**Assigned task:** Return each line of the items below that contains the string "many", matching case exactly.

**Extracted entries:**
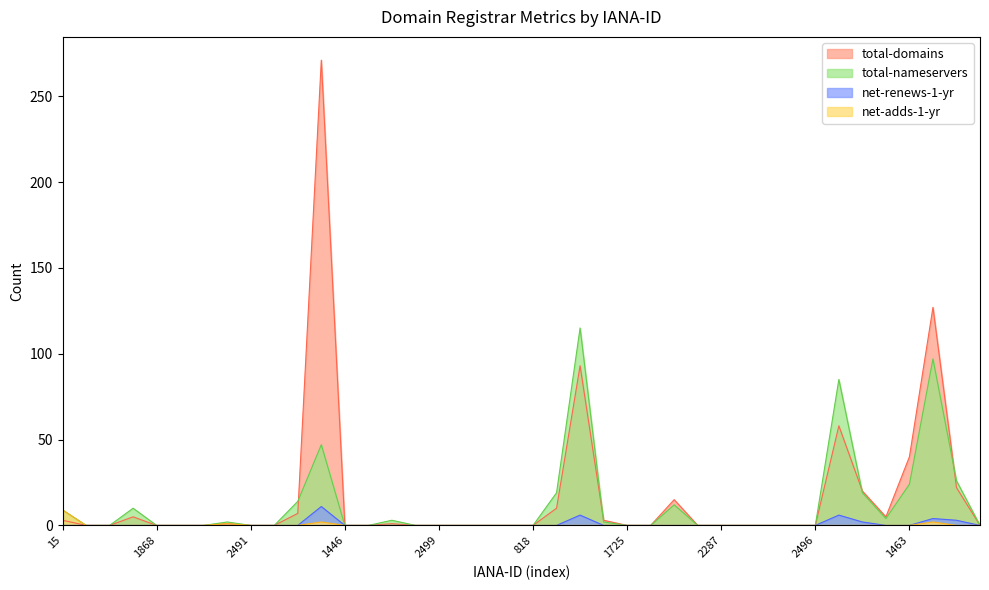

True or false: total-domains and net-adds-1-yr intersect in this chart.

False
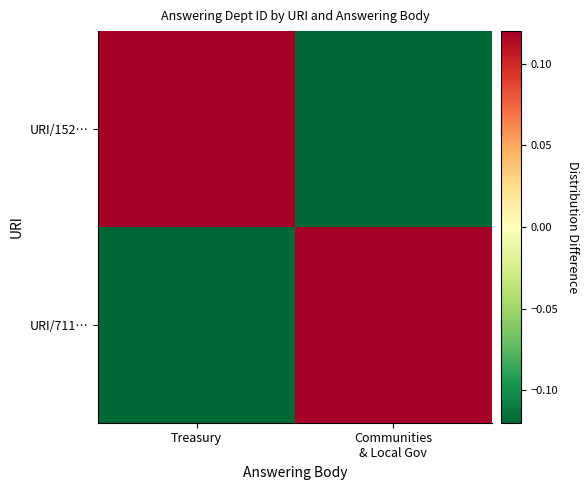

How many data points does each series have?

2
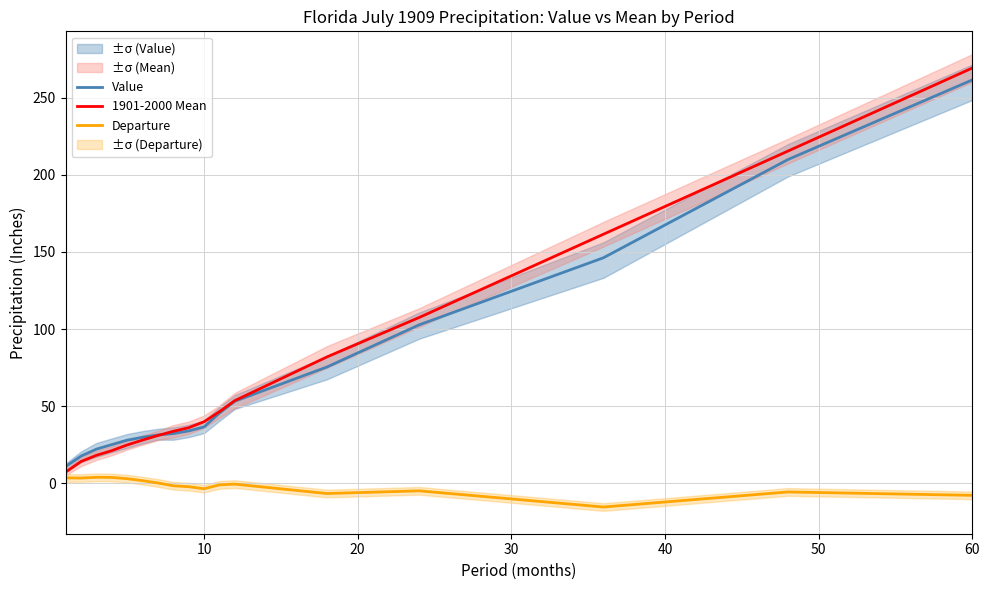

What is the sum of all 1901-2000 Mean values?

1190.9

**Output of the exercise:**
How many data points does each series have?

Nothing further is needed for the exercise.